Common diabetes drug helps reverse diabetic patients’ heart disease risk

In 2019, about 463 million people suffered from diabetes, and over 2 million people lost their lives to its complications, including common cardiovascular complications such as heart attacks and strokes.

We need to discover new ways to combat diabetes and its complications to improve the quality of life and prolong the survival of millions of patients.

High blood sugar is toxic for blood vessels and this toxic effect is believed to be responsible for the cardiovascular complications of diabetes, such as heart attacks and strokes.

Insulin is a common treatment used to reduce blood sugar levels in people with diabetes – usually administered with an insulin pen or pump.

But much to scientists’ surprise, clinical trials have shown that insulin treatment doesn’t reduce the risk of heart attacks and strokes, even though it greatly reduces sugar in the bloodstream.

This means that controlling blood sugar with insulin is not enough to prevent damage in the blood vessels of patients with diabetes.

Why does this happen? What are we missing in this chain of events?

Insulin damages blood vessels

In our recent study, we observed that insulin itself causes oxidative damage to human arteries, which is exactly what we try to prevent by treating diabetes.

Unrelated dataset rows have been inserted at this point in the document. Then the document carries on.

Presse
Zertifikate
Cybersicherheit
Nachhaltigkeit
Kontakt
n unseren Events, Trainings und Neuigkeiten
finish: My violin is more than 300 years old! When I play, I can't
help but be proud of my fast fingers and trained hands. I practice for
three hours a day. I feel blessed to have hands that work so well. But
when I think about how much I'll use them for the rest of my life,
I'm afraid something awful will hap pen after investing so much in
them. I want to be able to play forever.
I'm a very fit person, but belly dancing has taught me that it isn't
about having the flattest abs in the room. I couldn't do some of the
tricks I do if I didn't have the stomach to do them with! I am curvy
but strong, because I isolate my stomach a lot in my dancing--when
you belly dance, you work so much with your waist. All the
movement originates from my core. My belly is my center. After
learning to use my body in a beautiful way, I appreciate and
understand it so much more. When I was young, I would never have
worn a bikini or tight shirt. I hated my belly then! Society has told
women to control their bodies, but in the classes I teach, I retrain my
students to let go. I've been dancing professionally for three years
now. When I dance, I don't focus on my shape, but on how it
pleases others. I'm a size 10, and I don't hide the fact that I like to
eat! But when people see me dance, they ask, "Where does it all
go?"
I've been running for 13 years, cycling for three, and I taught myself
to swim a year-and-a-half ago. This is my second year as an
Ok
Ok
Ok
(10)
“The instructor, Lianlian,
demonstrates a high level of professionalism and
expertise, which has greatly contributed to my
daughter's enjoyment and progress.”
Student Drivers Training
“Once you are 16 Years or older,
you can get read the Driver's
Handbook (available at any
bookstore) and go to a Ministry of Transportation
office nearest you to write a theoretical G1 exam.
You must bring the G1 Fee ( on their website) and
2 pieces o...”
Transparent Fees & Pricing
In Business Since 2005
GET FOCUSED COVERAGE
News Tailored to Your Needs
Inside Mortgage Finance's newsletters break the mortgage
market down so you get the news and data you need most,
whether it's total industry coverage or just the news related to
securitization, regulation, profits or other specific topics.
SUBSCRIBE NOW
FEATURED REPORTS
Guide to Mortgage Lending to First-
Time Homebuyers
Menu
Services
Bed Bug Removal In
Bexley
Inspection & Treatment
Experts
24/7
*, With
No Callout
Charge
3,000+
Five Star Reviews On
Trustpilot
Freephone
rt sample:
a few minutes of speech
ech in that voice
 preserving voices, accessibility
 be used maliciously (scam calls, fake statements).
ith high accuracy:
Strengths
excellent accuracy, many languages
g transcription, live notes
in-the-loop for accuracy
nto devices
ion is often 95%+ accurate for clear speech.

So any benefit we have from reducing blood sugar is offset by the direct damage insulin can cause to the blood-vessel wall.

Ours is the first study to demonstrate this effect in humans and it contradicts previous studies performed in mice and cell-based models.

But are these negative effects of insulin on human arteries reversible?

In the same study, we found that a category of anti-diabetic tablets acting as inhibitors of the enzyme dipeptidyl peptidase 4 (DPP4), can “reprogram” the response of human arteries to insulin.

Indeed, when insulin is given to patients with diabetes pre-treated with a DPP4 inhibitor, it leads to a striking improvement of blood vessel health, instead of inducing oxidative damage.

DPP4 inhibitors reduce blood glucose mainly by stimulating pancreatic insulin production. Doctors use them in less severe cases of diabetes that don’t need insulin treatment.

Currently, doctors don’t often tend to prescribe DPP4 inhibitors in combination with insulin.

Because our study examined insulin and DPP4 inhibitors, and both are already approved and used in diabetes, our findings are rapidly translatable to humans without the need for the further cell-based and animal studies usually needed for new drugs.

This could affect the way insulin and DPP4 inhibitors are used in clinical practice very soon.

Strokes and heart attacks remain among the most common, serious, and potentially life-threatening complications of diabetes.

So there is an unmet need to find better, more efficient ways to treat diabetes, both by reducing blood glucose and by efficiently protecting all organs at risks, such as the heart and blood vessels.

In the meantime, the combination of insulin with a DPP4 inhibitor may prevent the cardiovascular complications of diabetes by reducing damage to the blood vessel wall caused either from high blood sugar or from insulin treatment.

We now need well designed clinical trials to evaluate the clinical benefit of this regimen.

This novel idea to combine insulin with a DPP4 inhibitor could improve the quality of life for millions of people with diabetes and prevent future heart attacks and strokes.